Though Asher grows as a person, he is not always likeable.  His decisions concerning his son are well-intentioned but he gives little consideration to the consequences for himself and others.  Sometimes he is also downright stupid, as in not using fake names.  Above all, he is selfish.  He focuses on his love for his son without considering his son’s love for others and on what he has lost by not being in contact with Luke without thinking about what Luke has lost and must feel.  Asher sees himself as a victim of injustice but doesn’t realize that his actions are often unjust towards others.  He does take measures to take responsibility and make amends but he could have saved himself and others from so much suffering.

The diction is noteworthy:  “a sky groaned open from a black night” and “he saw the massively swollen river supping at the edges of the lower fields” and “He maneuvered his Jeep across two bridges whose undersides were being caressed by the river and by the time he got to her house the water was nipping at her porch.” 
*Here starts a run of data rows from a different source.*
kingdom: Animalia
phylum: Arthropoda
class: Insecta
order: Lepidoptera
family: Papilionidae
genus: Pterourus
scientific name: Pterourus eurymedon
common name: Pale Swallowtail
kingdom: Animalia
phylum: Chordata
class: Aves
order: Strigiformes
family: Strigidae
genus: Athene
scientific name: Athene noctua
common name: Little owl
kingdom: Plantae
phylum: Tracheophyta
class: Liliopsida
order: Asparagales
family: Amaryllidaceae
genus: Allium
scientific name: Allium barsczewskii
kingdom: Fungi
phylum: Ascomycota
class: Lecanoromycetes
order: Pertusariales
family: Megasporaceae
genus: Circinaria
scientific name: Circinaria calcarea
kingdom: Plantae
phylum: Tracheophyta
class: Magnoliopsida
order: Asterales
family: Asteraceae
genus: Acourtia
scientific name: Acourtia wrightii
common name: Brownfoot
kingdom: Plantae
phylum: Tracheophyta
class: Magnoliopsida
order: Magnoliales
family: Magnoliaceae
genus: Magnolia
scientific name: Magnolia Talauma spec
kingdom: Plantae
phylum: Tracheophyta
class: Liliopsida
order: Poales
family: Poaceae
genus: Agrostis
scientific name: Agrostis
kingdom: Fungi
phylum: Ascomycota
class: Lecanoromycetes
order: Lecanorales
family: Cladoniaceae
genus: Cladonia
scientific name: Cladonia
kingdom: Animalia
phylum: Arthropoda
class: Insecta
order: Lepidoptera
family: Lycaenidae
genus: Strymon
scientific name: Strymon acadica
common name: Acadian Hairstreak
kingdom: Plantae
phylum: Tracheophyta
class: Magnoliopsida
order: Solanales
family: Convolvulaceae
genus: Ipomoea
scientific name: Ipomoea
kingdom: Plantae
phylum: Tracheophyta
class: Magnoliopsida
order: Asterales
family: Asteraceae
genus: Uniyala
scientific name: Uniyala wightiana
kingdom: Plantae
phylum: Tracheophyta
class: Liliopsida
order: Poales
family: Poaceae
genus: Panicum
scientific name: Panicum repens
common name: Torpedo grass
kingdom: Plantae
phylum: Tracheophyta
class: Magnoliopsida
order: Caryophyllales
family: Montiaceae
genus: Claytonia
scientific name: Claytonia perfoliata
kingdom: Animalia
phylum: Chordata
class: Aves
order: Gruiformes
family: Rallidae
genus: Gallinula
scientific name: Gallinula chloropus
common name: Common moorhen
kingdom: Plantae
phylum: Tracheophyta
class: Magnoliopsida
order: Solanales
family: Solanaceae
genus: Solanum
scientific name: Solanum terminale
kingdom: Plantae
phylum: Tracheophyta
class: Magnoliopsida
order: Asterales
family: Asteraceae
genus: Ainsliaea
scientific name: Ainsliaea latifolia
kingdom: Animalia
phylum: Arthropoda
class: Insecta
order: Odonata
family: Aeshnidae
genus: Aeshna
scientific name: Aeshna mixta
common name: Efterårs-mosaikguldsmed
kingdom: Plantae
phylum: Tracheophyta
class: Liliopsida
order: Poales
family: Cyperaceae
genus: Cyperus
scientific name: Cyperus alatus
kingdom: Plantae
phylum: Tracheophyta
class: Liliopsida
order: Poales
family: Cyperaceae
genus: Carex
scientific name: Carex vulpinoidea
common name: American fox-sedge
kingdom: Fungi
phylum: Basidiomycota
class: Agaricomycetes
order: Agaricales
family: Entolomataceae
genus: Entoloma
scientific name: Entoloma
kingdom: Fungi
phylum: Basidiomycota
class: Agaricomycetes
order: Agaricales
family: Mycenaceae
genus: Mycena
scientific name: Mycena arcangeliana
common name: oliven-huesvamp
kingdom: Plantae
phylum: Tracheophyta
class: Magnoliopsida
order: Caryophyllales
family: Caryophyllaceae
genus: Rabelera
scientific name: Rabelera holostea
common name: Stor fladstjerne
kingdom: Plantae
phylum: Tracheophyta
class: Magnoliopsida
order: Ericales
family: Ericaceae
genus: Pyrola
Some of the events stretch the reader’s credulity.  Asher gets a job without revealing his surname?  For three months, Asher and Justin manage to avoid being discovered?   A woman who has lost a child would be so forgiving of Asher’s behaviour towards Justin’s mother?

The book does offer food for thought, but its slow pace and predictability make it less enjoyable.  

Note:  I received a digital galley of this book from the publisher via NetGalley.